Rep. Mike Johnson, R-La., speaks after he was chosen as the Republicans latest nominee for House speaker at a Republican caucus meeting at the Capitol in Washington, Tuesday, Oct. 24, 2023.

Rep. Mike Johnson, R-La., speaks Tuesday after he was chosen as the Republicans’ latest nominee for House speaker.

Jose Luis Magana/Associated Press

But overnight the endorsements for Johnson started pouring in, including from failed speaker hopefuls — Rep. Jim Jordan, the hard-charging Judiciary Committee chairman gave his support, as did Majority Leader Steve Scalise, the fellow Louisiana congressman who stood behind Johnson after he won the nomination.

“Mike! Mike! Mike!” lawmakers chanted at a news conference after the late-night internal vote, surrounding Johnson and posing for selfies in a show of support.

Anxious and exhausted, Republican lawmakers are desperately trying to move on.

“Pretty sad commentary on governance right now,” said Rep. Steve Womack, R-Ark. “Maybe on the fourth or fifth or sixth or 10th try, we’ll get this thing right.”

Johnson’s rise comes after a tumultuous month, capped by a head-spinning Tuesday that within a span of a few hours saw one candidate, Rep. Tom Emmer, the GOP whip, nominated then quickly withdraw when it became clear he would be the third candidate unable to secure enough support from GOP colleagues after Trump bashed his nomination.

“He wasn’t MAGA,” said Trump, referring to his Make America Great Again campaign slogan.

Elevating Johnson to speaker would give Louisianans two high-ranking GOP leaders, putting him above Scalise, who was rejected by hard-liners in his own bid as speaker.

Deeply religious, Johnson is affable and well-liked, with a fiery belief system. Colleagues swiftly started giving their support.

Rep. Matt Gaetz, R-Fla., who led a small band of hard-liners to engineer McCarthy’s ouster, posted on social media that “Mike Johnson won’t be the Speaker the Swamp wants but, he is the Speaker America needs.”

With Republicans controlling the House only 221-212 over Democrats, any GOP nominee can afford just a few detractors to win the gavel.

“Democracy is messy sometimes, but it is our system,” Johnson said after coming in second to Emmer. “We’re going to restore your trust in what we do here.”

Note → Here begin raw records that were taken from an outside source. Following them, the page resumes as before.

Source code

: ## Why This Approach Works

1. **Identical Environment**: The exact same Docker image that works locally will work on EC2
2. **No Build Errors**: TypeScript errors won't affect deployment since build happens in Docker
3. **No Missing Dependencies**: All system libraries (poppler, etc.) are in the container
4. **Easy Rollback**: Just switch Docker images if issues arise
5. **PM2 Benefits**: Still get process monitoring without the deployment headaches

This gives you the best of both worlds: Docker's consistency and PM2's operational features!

Republicans have been flailing all month, unable to conduct routine business as they fight among themselves with daunting challenges ahead.

The federal government risks a shutdown in a matter of weeks if Congress fails to pass funding legislation by a Nov. 17 deadline to keep services and offices running. More immediately, President Joe Biden has asked Congress to provide $105 billion in aid — to help Israel and Ukraine amid their wars and to shore up the U.S. border with Mexico. Federal aviation and farming programs face expiration without action.

Many hard-liners have been resisting a leader who voted for the budget deal McCarthy struck with Biden earlier this year, which set federal spending levels that far-right Republicans don’t agree with and now want to undo. They are pursuing steeper cuts to federal programs and services with next month’s funding deadline.

Rep. Marjorie Taylor Greene of Georgia said she wanted assurances the candidates would pursue impeachment inquiries into Biden and other top Cabinet officials.

During the turmoil, the House has been led by a speaker pro tempore, Rep. Patrick McHenry, R-N.C., the bow tie-wearing chairman of the Financial Services Committee. His main job is to elect a more permanent speaker.

Some Republicans — and Democrats — wanted to simply give McHenry more power to get on with the routine business of governing. But McHenry, the first person to be in the position that was created in the aftermath of the Sept. 11, 2001, terror attacks as an emergency measure, has declined to back those overtures.